Die Vogelperspektive, also der Blick von oben, ist die wohl beste Möglichkeit, um sich einen Überblick über eine Landschaft zu verschaffen.
Die Ausstellung erzählt mit eindrucksvollen Schwarz-Weiß-Aufnahmen die bislang wenig bekannte Geschichte der Brieftauben-Fotografie zu Beginn des 20. Jahrhunderts. Sie gilt als wichtiges historisches Vorbild für die heutige Luftbildfotografie.
20 vergrößerte Reproduktionen und rund 20 Originalabzüge von Luftaufnahmen, bei denen Brieftauben als Fotografen eingesetzt wurden, würdigen Julius Neubronner (1852-1932) als eine der ersten Personen, der es gelang, die Welt wortwörtlich von der Vogelperspektive aus zu betrachten.
Der Erfinder Julius Neubronner
Julius Neubronner, Apotheker im hessischen Kronberg, hatte die geniale Idee, Brieftauben als Träger von Fotoapparaten einzusetzen. Die von ihm entwickelten Taubenkameras fanden schnell Beachtung und kamen auf verschiedenen Gebieten zum Einsatz, vor allem in der kriegsrelevanten Aufklärungsfotografie.
Das Preußische Kriegsministerium hatte großes Interesse an Neubronners Erfindung. Die gefiederten Soldaten erfüllten jedoch nicht alle Erwartungen - letztendlich erwiesen sich Aufklärungsflugzeuge als besser und effektiver. Und so endete noch vor Kriegsschluss 1918 die intensive Zusammenarbeit zwischen Neubronner und dem Militär.
Wie kommt ein Apotheker zur Brieftauben-Fotografie?
Wie schon sein Vater setzte Julius Neubronner die Vögel zunächst als Kuriere für den Transport von Medikamenten und Rezepten ein. Als eine seiner Tauben erst nach Wochen von einem Kurierflug wohlgenährt zurückkehrte, rätselte er, wo sich das vermisste Tier aufgehalten haben könnte. Es kam ihm die Idee, zur Überwachung seiner Tauben eine selbstauslösende Miniaturkamera zu entwickeln.
Im Dezember 1908 wurde das Patent "Verfahren und Vorrichtung zum Photographieren von Geländeabschnitten aus der Vogelperspektive" vom Kaiserlichen Patentamt angenommen. Bis in die 1920er Jahre hinein entwickelte Neubronner mit erheblichem finanziellem Aufwand circa ein Dutzend der 30 bis 75 Gramm schweren Kameramodelle.
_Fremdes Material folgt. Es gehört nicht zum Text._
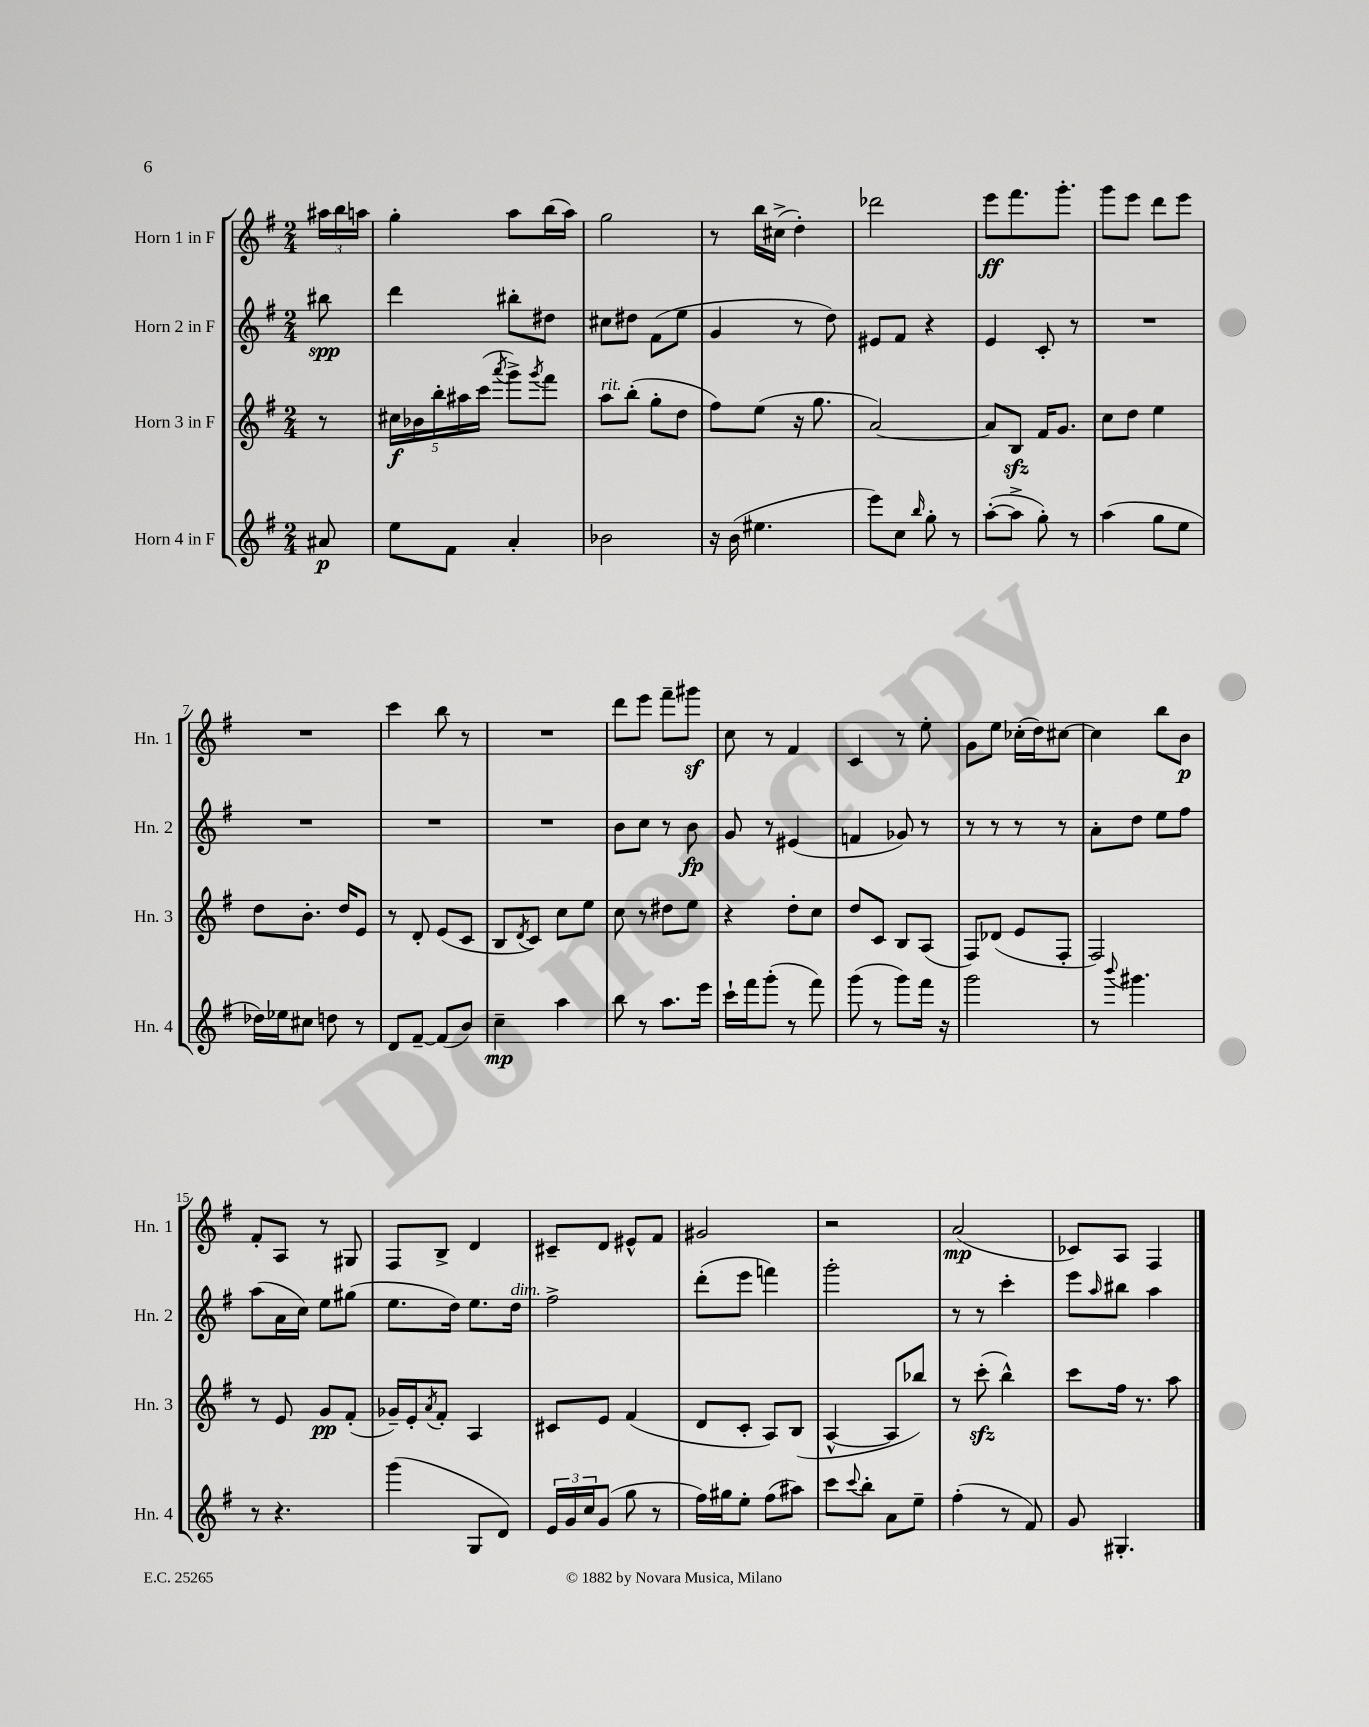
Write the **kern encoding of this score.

**kern	**kern	**kern	**kern
*staff4	*staff3	*staff2	*staff1
*clefG2	*clefG2	*clefG2	*clefG2
*k[f#]	*k[f#]	*k[f#]	*k[f#]
*M2/4	*M2/4	*M2/4	*M2/4
8a#	8r	8bb#	24aa#
.	.	.	24bb
.	.	.	24aa
=	=	=	=
8ee	20cc#	4ddd	4gg'
.	20b-	.	.
.	20bb'	.	.
8f#	.	.	.
.	20aa#	.	.
.	(20ccc	.	.
.	8qaaa	.	.
4a'	8ggg^)	8bb#'	8aa
.	8qggg	.	.
.	8fff#	8dd#	(16bb
.	.	.	16aa)
=	=	=	=
2b-	8aa	8cc#	2gg
.	(8bb'	8dd#	.
.	8gg'	(8f#	.
.	8dd	8ee	.
=	=	=	=
16r	8ff#)	4g	8r
(16b	.	.	.
4.ee#	(8ee	.	16bb
.	.	.	(16cc#^
.	16r	8r	4dd')
.	8.gg	.	.
.	.	8dd)	.
=	=	=	=
8eee)	[2a)	8e#	2ddd-
8cc	.	8f#	.
16qqbb	.	.	.
8gg'	.	4r	.
8r	.	.	.
=	=	=	=
([8aa'	8a]	4e	8eee
8aa^]	8B	.	8.fff#
8gg')	16f#	8c'	.
.	8.g	.	8.ggg'
8r	.	8r	.
=	=	=	=
(4aa	8cc	2r	8ggg
.	8dd	.	8eee
8gg	4ee	.	8ddd
8ee	.	.	8eee
=	=	=	=
16dd-)	8dd	2r	2r
16ee-	.	.	.
8cc#	8.b'	.	.
8dd	.	.	.
.	16dd	.	.
8r	8e	.	.
=	=	=	=
8d	8r	2r	4ccc
[8f#~	8d'	.	.
(8f#]	(8e	.	8bb
8b)	8c	.	8r
=	=	=	=
4cc~	8B	2r	2r
.	8qd	.	.
.	8c)	.	.
4aa	8cc	.	.
.	8ee	.	.
=	=	=	=
8bb	8cc	8b	8ddd
8r	8r	8cc	8eee
8.aa	8dd#	8r	8fff#~
.	8ee	8b	8ggg#
16eee	.	.	.
=	=	=	=
16ccc`	4r	8g	8cc
16fff#	.	.	.
(8ggg'	.	8r	8r
8r	8dd'	(4e#	4f#
8fff#)	8cc	.	.
=	=	=	=
(8ggg	8dd	4f	4c
8r	8c	.	.
8ggg)	8B	8g-)	8r
16fff#	(8A	8r	8ee'
16r	.	.	.
=	=	=	=
2ggg	8F#)	8r	8g
.	(8d-	8r	8ee
.	8e	8r	(16cc-'
.	.	.	16dd)
.	8F#'	8r	[8cc#
=	=	=	=
8r	2F#)	8a'	4cc#]
8qqbbb	.	.	.
4.ggg#	.	8dd	.
.	.	8ee	8bb
.	.	8ff#	8b
=	=	=	=
8r	8r	(8aa	8f#'
4.r	8e	16a	8A
.	.	16cc)	.
.	8g	8ee	8r
.	(8f#'	(8gg#	8G#
=	=	=	=
(4ggg	16g-~)	8.ee	8F#
.	16e'	.	.
.	8qa	.	.
.	8f#'	.	8B^
.	.	16dd)	.
8G	4A	8.ee	4d
8d)	.	.	.
.	.	16dd	.
=	=	=	=
24e	8c#	2ff#^	8c#~
24g	.	.	.
24cc	.	.	.
(8g	8e	.	8d
8gg	(4f#	.	8e#^^
8r	.	.	8f#
=	=	=	=
16ff#)	8d	(8ddd'	2g#
16gg#	.	.	.
8ee'	8c'	8eee	.
(8ff#	8A)	4fff)	.
8aa#)	(8B	.	.
=	=	=	=
8ccc	[4A^^	2ggg'	2r
8qqccc	.	.	.
8bb'	.	.	.
8a	8A]	.	.
8ee~	8bb-)	.	.
=	=	=	=
(4ff#'	8r	8r	(2a
.	(8ccc'	8r	.
8r	4bb^^)	4ccc'	.
8f#)	.	.	.
=	=	=	=
8g	8ccc	8eee	8c-)
.	.	16qqaa	.
4.G#'	16ff#	8bb#	8A
.	8.r	.	.
.	.	4aa	4F#
.	8aa	.	.
==	==	==	==
*-	*-	*-	*-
Der erhoffte kommerzielle Erfolg blieb allerdings aus.
Das Historische Archiv der Stiftung Deutsches Technikmuseum Berlin erwarb 1992 den Nachlass von Julius Neubronner. Dieser enthält zahlreiche Unterlagen zu Versuchen und Erfindungen der Brieftauben-Fotografie sowie eine umfangreiche Fotosammlung mit Originalaufnahmen. In Zusammenarbeit mit dem Verlag Rorhof entstand Ende 2017 die dreiteilige Publikation "The Pigeon Photographer" mit weiteren Aufnahmen Neubronners aus dem Stadtarchiv Kronberg.